**Requirement**
Update the lines of the entries below by replacing "Simpósio" with "Congresso", keeping every other word the same.

Start of Block

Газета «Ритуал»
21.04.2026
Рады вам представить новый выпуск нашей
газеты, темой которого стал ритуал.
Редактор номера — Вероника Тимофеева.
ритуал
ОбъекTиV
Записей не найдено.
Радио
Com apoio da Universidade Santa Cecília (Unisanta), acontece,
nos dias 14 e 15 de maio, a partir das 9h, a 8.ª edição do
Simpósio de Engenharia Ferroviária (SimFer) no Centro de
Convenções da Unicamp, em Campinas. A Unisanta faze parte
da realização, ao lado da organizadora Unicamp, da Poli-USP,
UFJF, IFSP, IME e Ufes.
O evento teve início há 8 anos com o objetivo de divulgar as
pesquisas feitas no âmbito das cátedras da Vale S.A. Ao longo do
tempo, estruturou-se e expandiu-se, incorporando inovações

End of Block

**Written solution**
Газета «Ритуал»
21.04.2026
Рады вам представить новый выпуск нашей
газеты, темой которого стал ритуал.
Редактор номера — Вероника Тимофеева.
ритуал
ОбъекTиV
Записей не найдено.
Радио
Com apoio da Universidade Santa Cecília (Unisanta), acontece,
nos dias 14 e 15 de maio, a partir das 9h, a 8.ª edição do
Congresso de Engenharia Ferroviária (SimFer) no Centro de
Convenções da Unicamp, em Campinas. A Unisanta faze parte
da realização, ao lado da organizadora Unicamp, da Poli-USP,
UFJF, IFSP, IME e Ufes.
O evento teve início há 8 anos com o objetivo de divulgar as
pesquisas feitas no âmbito das cátedras da Vale S.A. Ao longo do
tempo, estruturou-se e expandiu-se, incorporando inovações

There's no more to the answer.